6. Il sesto motivo è manifestamente infondato.

Rispetto al reato di favoreggiamento dell’immigrazione clandestina, al fine del riconoscimento della circostanza attenuante ad effetto speciale della collaborazione, prevista dall’art. 12, comma 3-quinquies, T.U. imm, è necessario che l’imputato offra, compatibilmente con il suo bagaglio di conoscenze, una collaborazione reale e utile alle indagini svolte per la ricostruzione dei fatti e per la punizione degli autori dei delitti, a partire pur sempre dalla sua ammissione di responsabilità e dall’assunzione di un atteggiamento di almeno formale resipiscenza (Sez. 1, n. 2203 del 14/11/2017, dep. 2018, omissis, Rv. 272058-01; Sez. 1, n. 6296 del 01/12/2009, dep. 2010, omissis, Rv. 246104-01).

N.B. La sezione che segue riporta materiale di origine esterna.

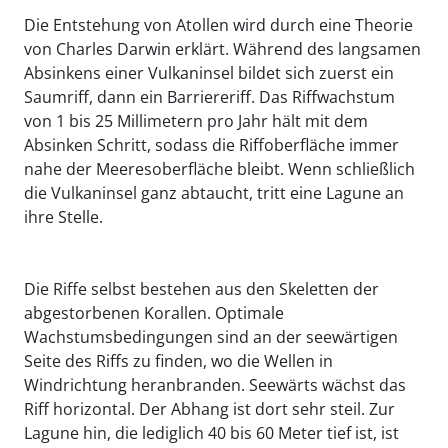
Die Entstehung von Atollen wird durch eine Theorie
von Charles Darwin erklärt. Während des langsamen
Absinkens einer Vulkaninsel bildet sich zuerst ein
Saumriff, dann ein Barriereriff. Das Riffwachstum
von 1 bis 25 Millimetern pro Jahr hält mit dem
Absinken Schritt, sodass die Riffoberfläche immer
nahe der Meeresoberfläche bleibt. Wenn schließlich
die Vulkaninsel ganz abtaucht, tritt eine Lagune an
ihre Stelle.
Die Riffe selbst bestehen aus den Skeletten der
abgestorbenen Korallen. Optimale
Wachstumsbedingungen sind an der seewärtigen
Seite des Riffs zu finden, wo die Wellen in
Windrichtung heranbranden. Seewärts wächst das
Riff horizontal. Der Abhang ist dort sehr steil. Zur
Lagune hin, die lediglich 40 bis 60 Meter tief ist, ist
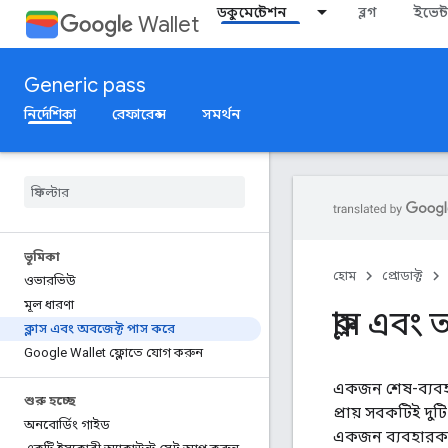
ডকুমেন্টেশন
ব্লগ
ইভেন্ট
Wallet
Generic pass
নির্দেশিকা
রেফারেন্স
সমর্থন
ভূমিকা
হোম
প্রোডাক্ট
ওভারভিউ
মূল ধারণা
ক্লাস এব
ক্লাস এবং অবজেক্ট পাস করে
Google Wallet ফ্লোতে যোগ করুন
একজন শেষ-ব্যবহ
শুরু হচ্ছে
প্রায় সবকটিই দু
অনবোর্ডিং গাইড
একজন ব্যবহারকার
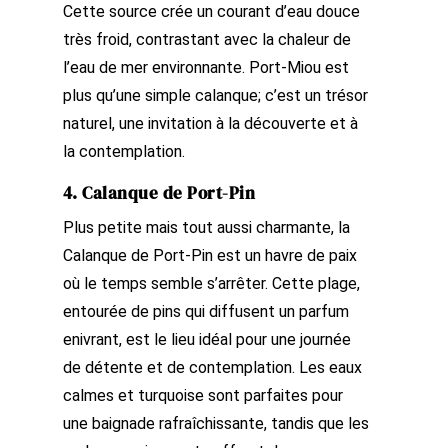
Cette source crée un courant d’eau douce
très froid, contrastant avec la chaleur de
l’eau de mer environnante. Port-Miou est
plus qu’une simple calanque; c’est un trésor
naturel, une invitation à la découverte et à
la contemplation.
4. Calanque de Port-Pin
Plus petite mais tout aussi charmante, la
Calanque de Port-Pin est un havre de paix
où le temps semble s’arrêter. Cette plage,
entourée de pins qui diffusent un parfum
enivrant, est le lieu idéal pour une journée
de détente et de contemplation. Les eaux
calmes et turquoise sont parfaites pour
une baignade rafraîchissante, tandis que les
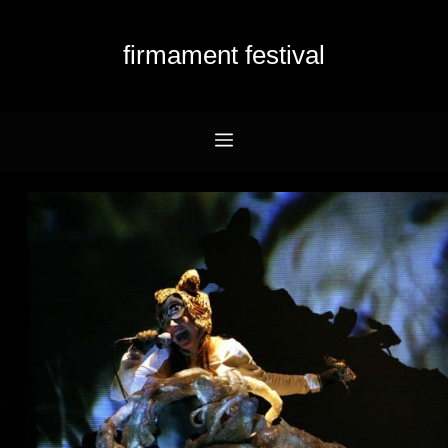
Przejdź
do
firmament festival
treści
Menu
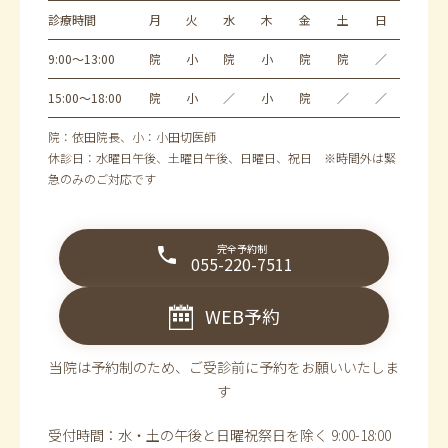
診療時間
月
火
水
木
金
土
日
9:00～13:00
院
小
院
小
院
院
／
15:00～18:00
院
小
／
小
院
／
／
院：依田院長、小：小田切医師
休診日：水曜日午後、土曜日午後、日曜日、祝日 ※時間外は緊
急のみのご対応です
完全予約制
055-220-7511
WEB予約
当院は予約制のため、ご受診前に予約をお願いいたしま
す
受付時間：水・土の午後と日曜祝祭日を除く 9:00-18:00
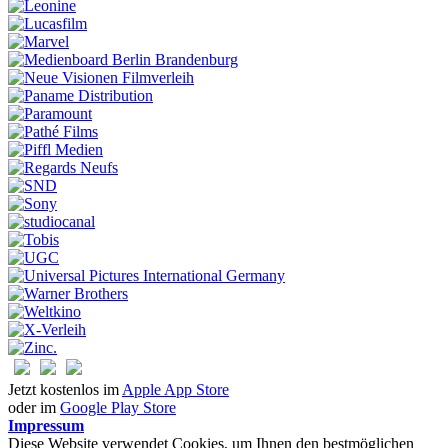
Jetzt kostenlos im
Apple App Store
oder im
Google Play Store
Impressum
Diese Website verwendet Cookies, um Ihnen den bestmöglichen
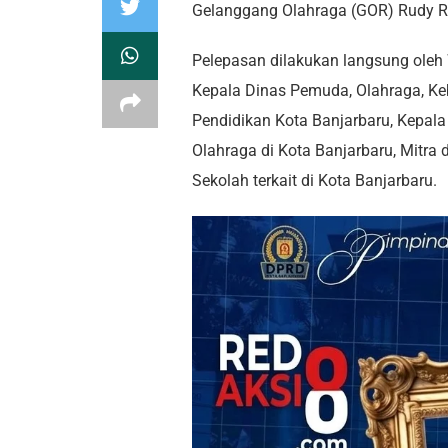
Gelanggang Olahraga (GOR) Rudy R
Pelepasan dilakukan langsung oleh 
Kepala Dinas Pemuda, Olahraga, Ke
Pendidikan Kota Banjarbaru, Kepal
Olahraga di Kota Banjarbaru, Mitra
Sekolah terkait di Kota Banjarbaru.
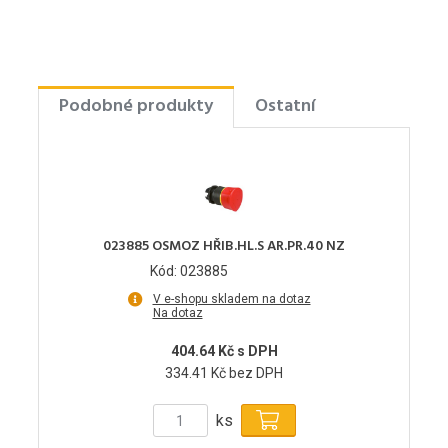
Podobné produkty
Ostatní
023885 OSMOZ HŘIB.HL.S AR.PR.40 NZ
Kód: 023885
V e-shopu skladem na dotaz
Na dotaz
404.64 Kč s DPH
334.41 Kč bez DPH
ks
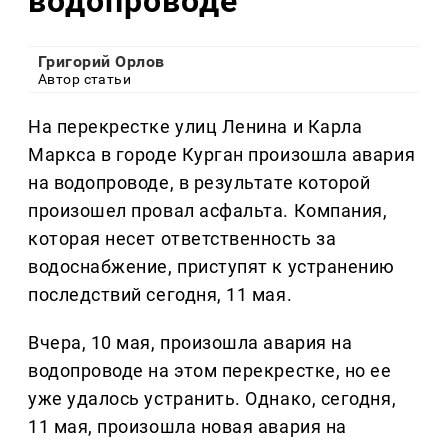
водопроводе
Григорий Орлов
Автор статьи
На перекрестке улиц Ленина и Карла
Маркса в городе Курган произошла авария
на водопроводе, в результате которой
произошел провал асфальта. Компания,
которая несет ответственность за
водоснабжение, приступят к устранению
последствий сегодня, 11 мая.
Вчера, 10 мая, произошла авария на
водопроводе на этом перекрестке, но ее
уже удалось устранить. Однако, сегодня,
11 мая, произошла новая авария на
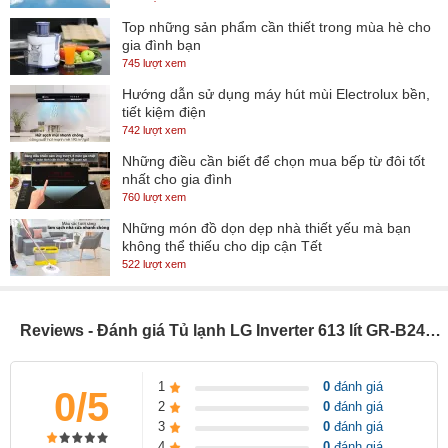
Top những sản phẩm cần thiết trong mùa hè cho
gia đình bạn
745 lượt xem
Hướng dẫn sử dụng máy hút mùi Electrolux bền,
tiết kiệm điện
742 lượt xem
Những điều cần biết để chọn mua bếp từ đôi tốt
nhất cho gia đình
760 lượt xem
Những món đồ dọn dẹp nhà thiết yếu mà bạn
không thể thiếu cho dịp cận Tết
522 lượt xem
Reviews - Đánh giá Tủ lạnh LG Inverter 613 lít GR-B247WB
1
0
đánh giá
0/5
2
0
đánh giá
3
0
đánh giá
4
0
đánh giá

Alla luce della condotta processuale, totalmente scevra da tale caratteristiche, non si comprende come l’attenuante possa essere plausibilmente rivendicata.

7. Il settimo motivo, sull’entità della pena, è totalmente generico.

Non pertinente è il riferimento alla sentenza n. 63 del 2022 della Corte costituzionale, con la quale è stato dichiarato costituzionalmente illegittimo l’art. 12, comma 3, lett. d), T.U. imm. nella parte in cui prevede, come circostanza aggravante del reato di immigrazione clandestina, l’uso di mezzi internazionali di trasporto ovvero di documenti contraffatti, alterati o comunque illegalmente ottenuti.

Tali aggravanti non risultano infatti contestate, né per l’effetto ritenute, nell’odierno processo. Ne difettavano, infatti, le condizioni. I servizi di trasporto, che la norma caducata prendeva in considerazione, erano solo quelli di linea (Sez. 1, n. 12542 del 25/11/2014, dep. 2015, omissis, Rv. 263377-01), e i documenti contraffatti erano solo quelli, presentati all’Autorità consolare o di frontiera del Paese d’ingresso, a quest’ultimo direttamente strumentali (Sez. 1, n. 2285 del 15/12/2009, dep. 2010, omissis, Rv. 245964-01; Sez. 2, n. 40789 del 21/09/2004, omissis, Rv. 230256-01): Le relative circostanze non sono mai emerse.

8. Il ricorso deve essere conclusivamente respinto.

A tale esito consegue la condanna del ricorrente, ai sensi dell’art. 616 cod. proc. pen., al pagamento delle spese processuali.

P.Q.M.

Rigetta il ricorso e condanna il ricorrente al pagamento delle spese processuali.